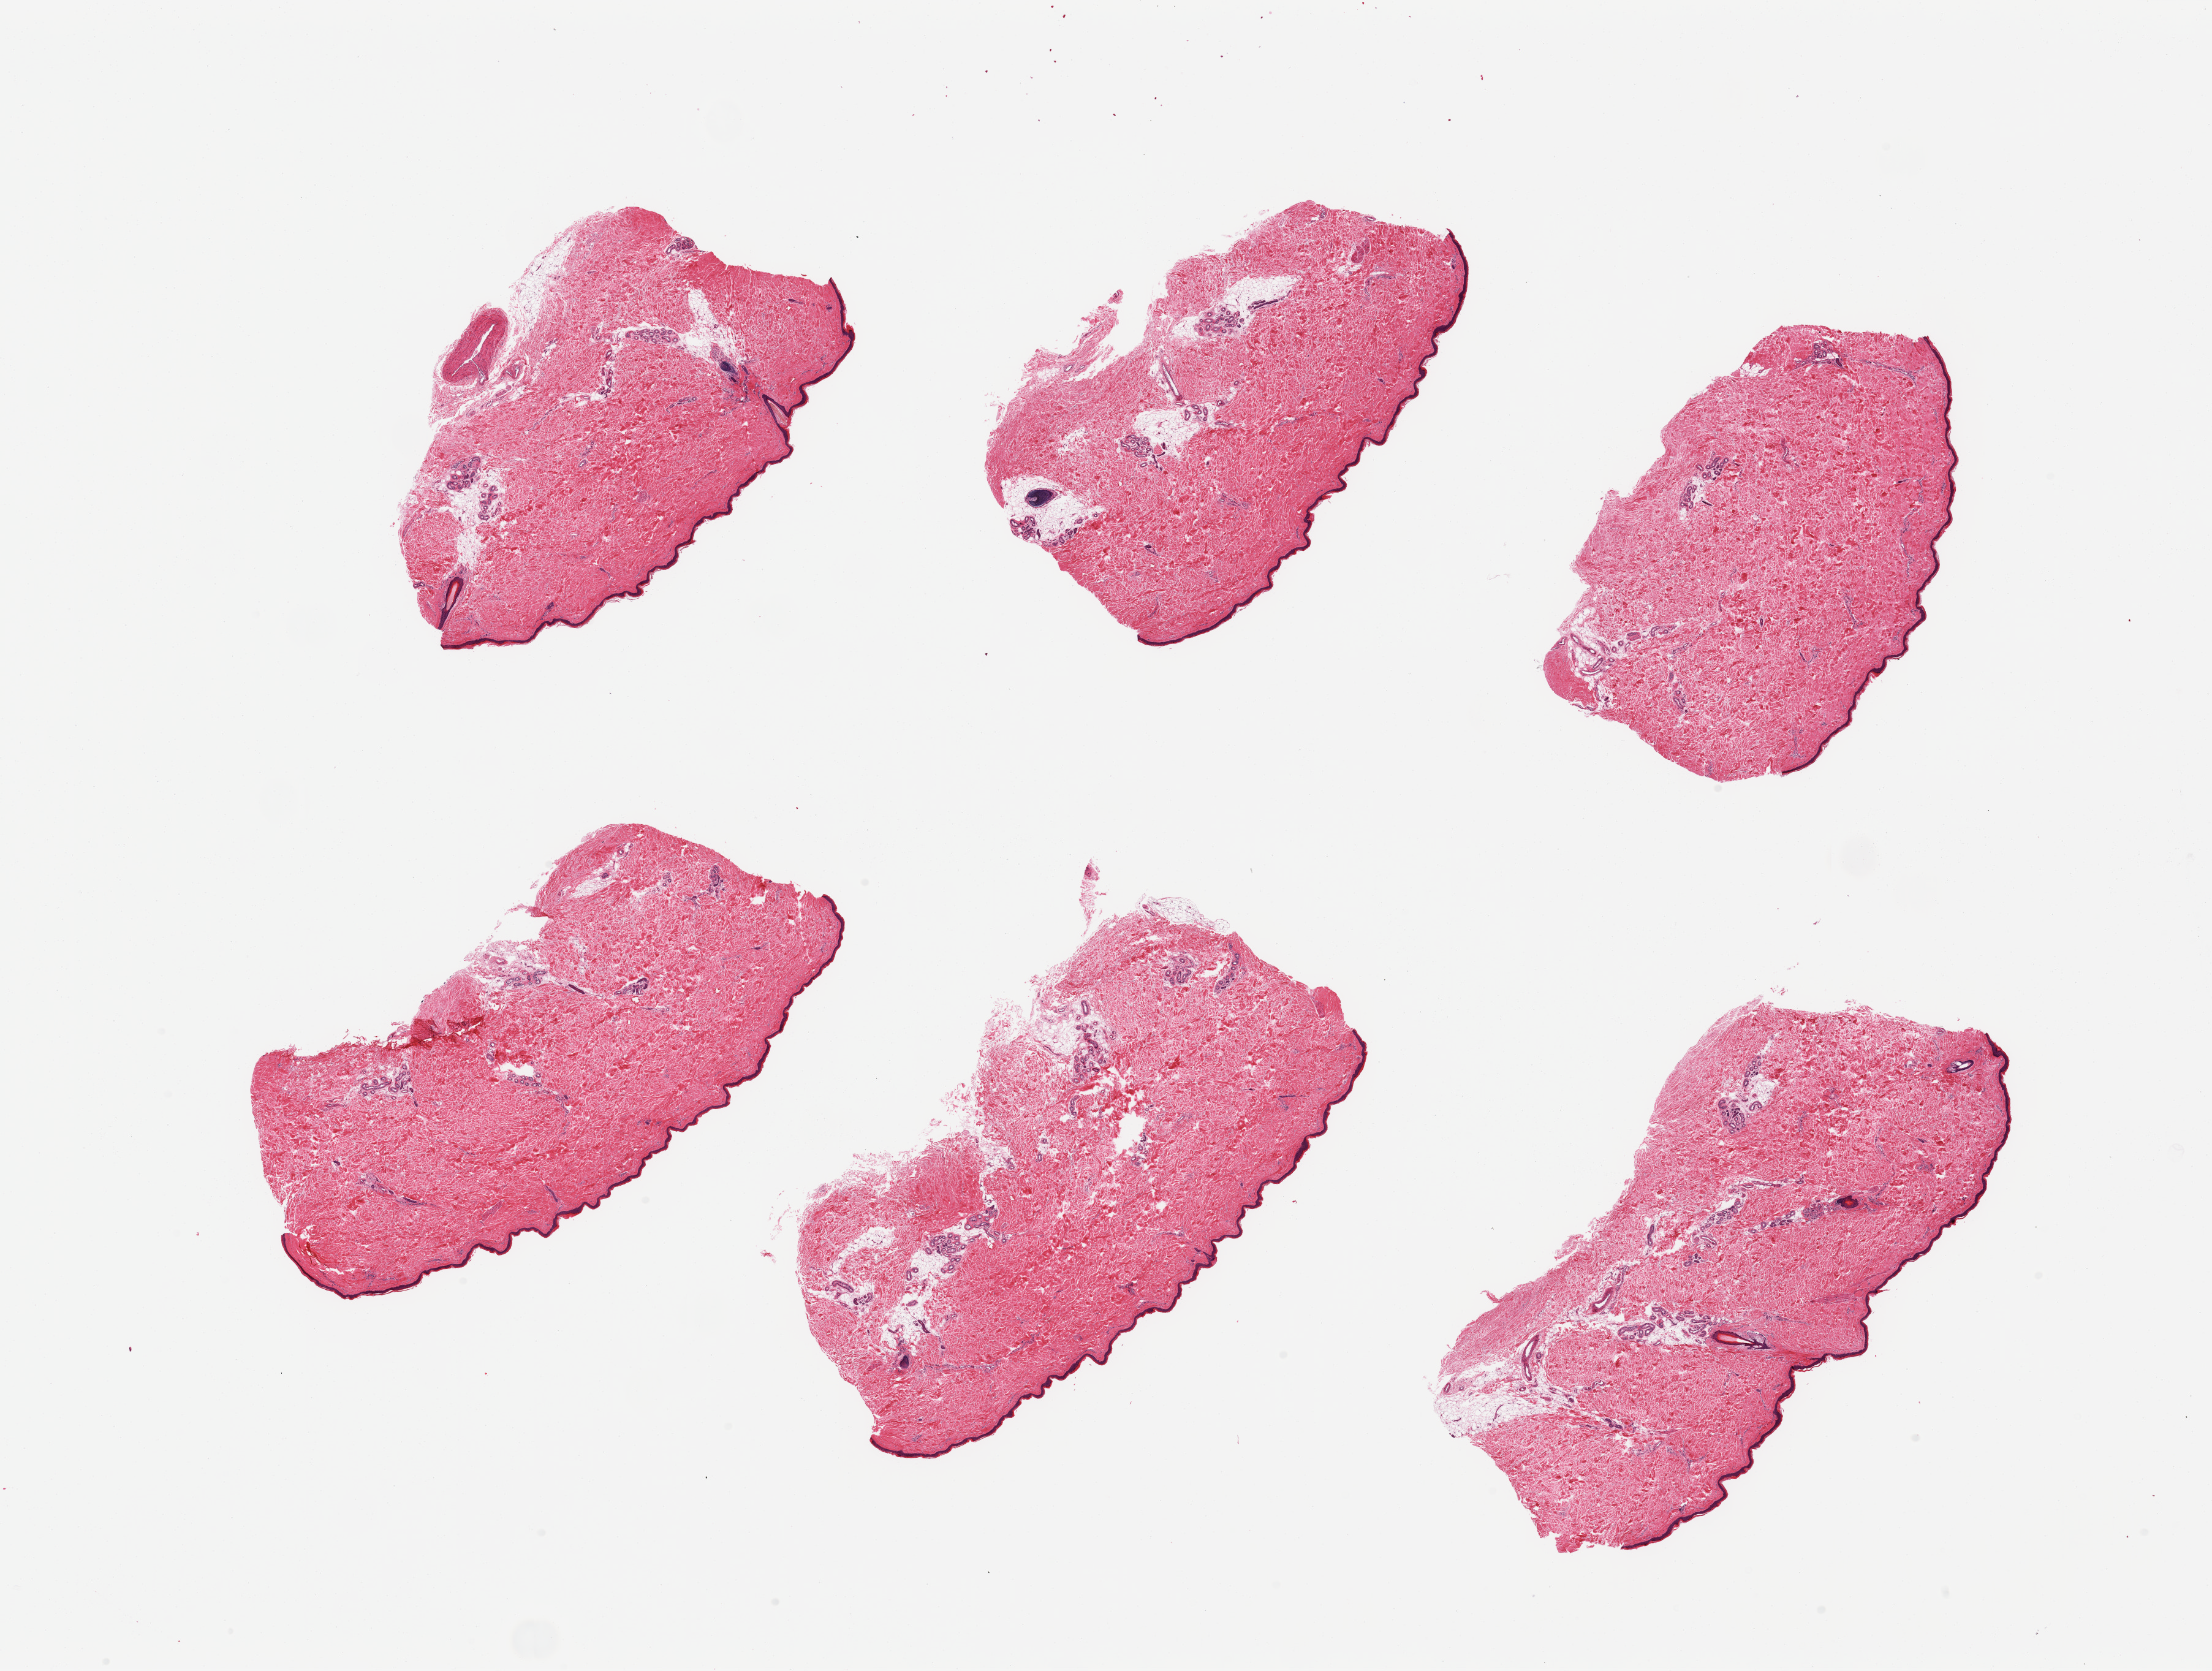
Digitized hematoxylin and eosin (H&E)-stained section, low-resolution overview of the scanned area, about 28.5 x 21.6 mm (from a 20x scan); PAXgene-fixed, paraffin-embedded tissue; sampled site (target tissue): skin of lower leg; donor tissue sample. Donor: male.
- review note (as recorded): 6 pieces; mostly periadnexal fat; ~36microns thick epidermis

# # #

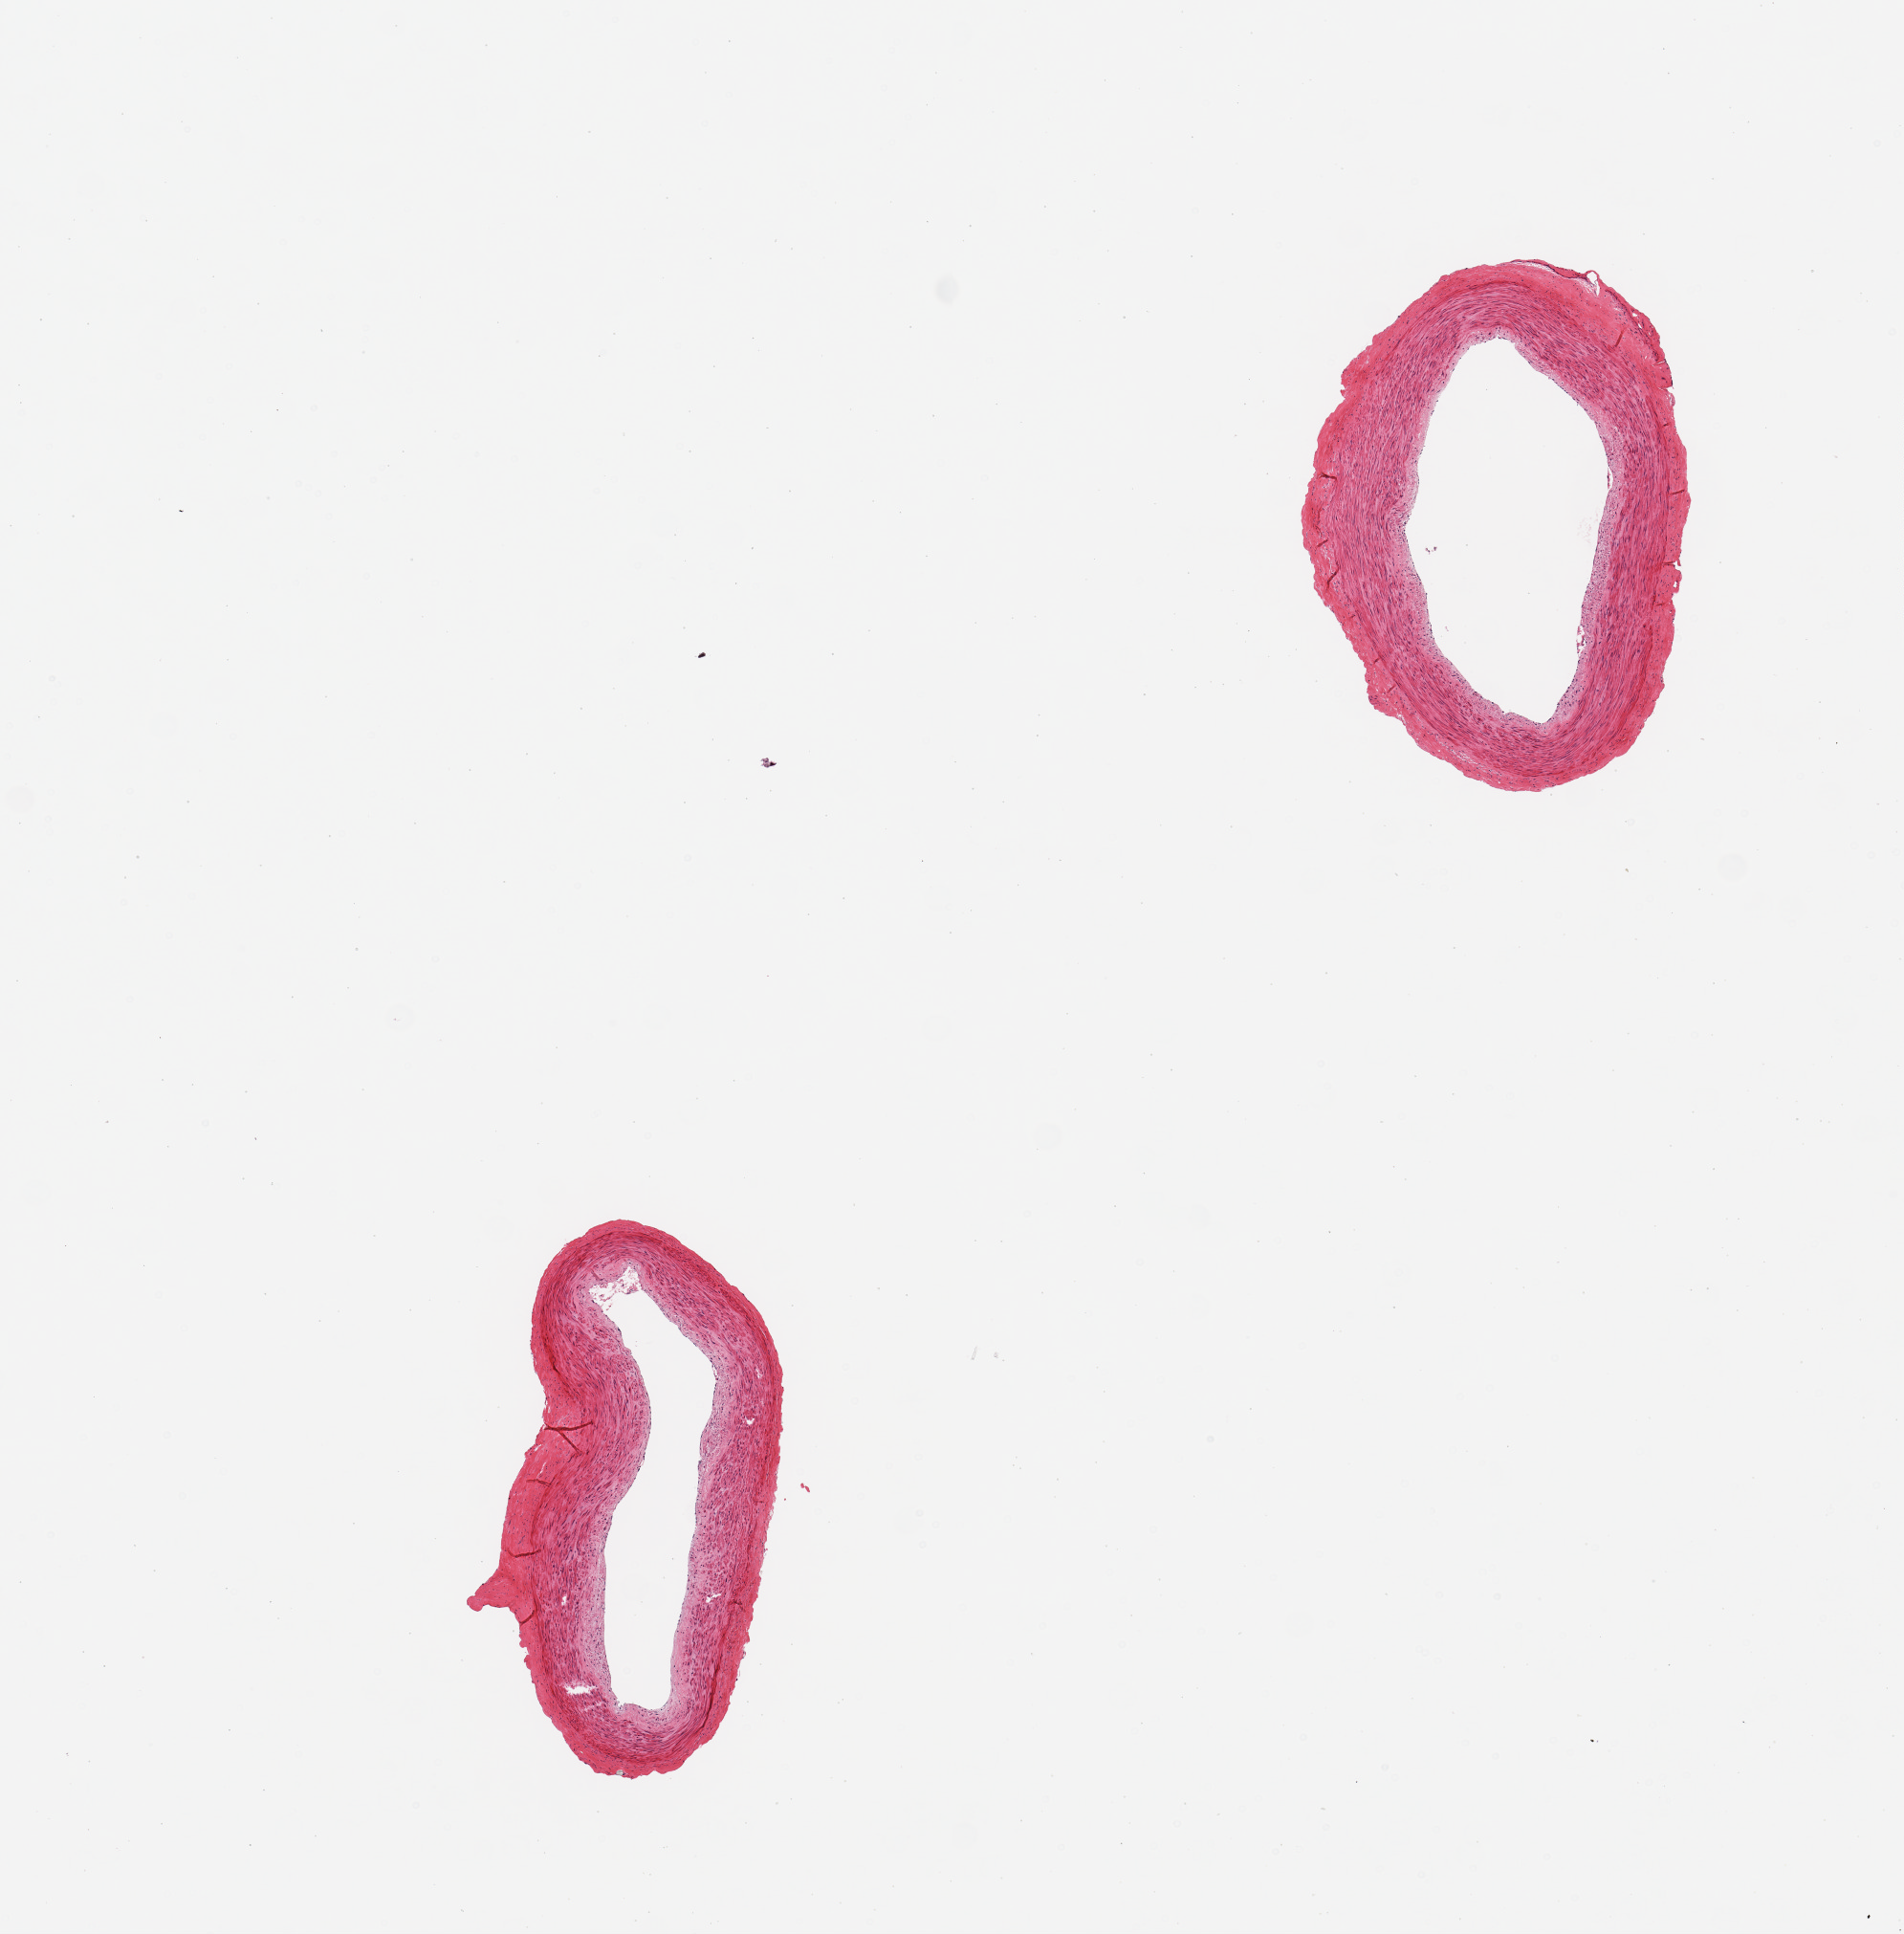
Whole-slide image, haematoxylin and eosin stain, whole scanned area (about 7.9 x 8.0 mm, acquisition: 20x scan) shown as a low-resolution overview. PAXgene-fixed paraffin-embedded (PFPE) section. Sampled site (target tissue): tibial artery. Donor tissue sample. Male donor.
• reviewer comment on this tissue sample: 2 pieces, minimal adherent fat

# # #

→ **WORK TASK**
Every line in the data that holds the string "scan" should be returned.

→ **RESPONSE TO THIS TASK**
Digitized hematoxylin and eosin (H&E)-stained section, low-resolution overview of the scanned area, about 28.5 x 21.6 mm (from a 20x scan); PAXgene-fixed, paraffin-embedded tissue; sampled site (target tissue): skin of lower leg; donor tissue sample. Donor: male.
Whole-slide image, haematoxylin and eosin stain, whole scanned area (about 7.9 x 8.0 mm, acquisition: 20x scan) shown as a low-resolution overview. PAXgene-fixed paraffin-embedded (PFPE) section. Sampled site (target tissue): tibial artery. Donor tissue sample. Male donor.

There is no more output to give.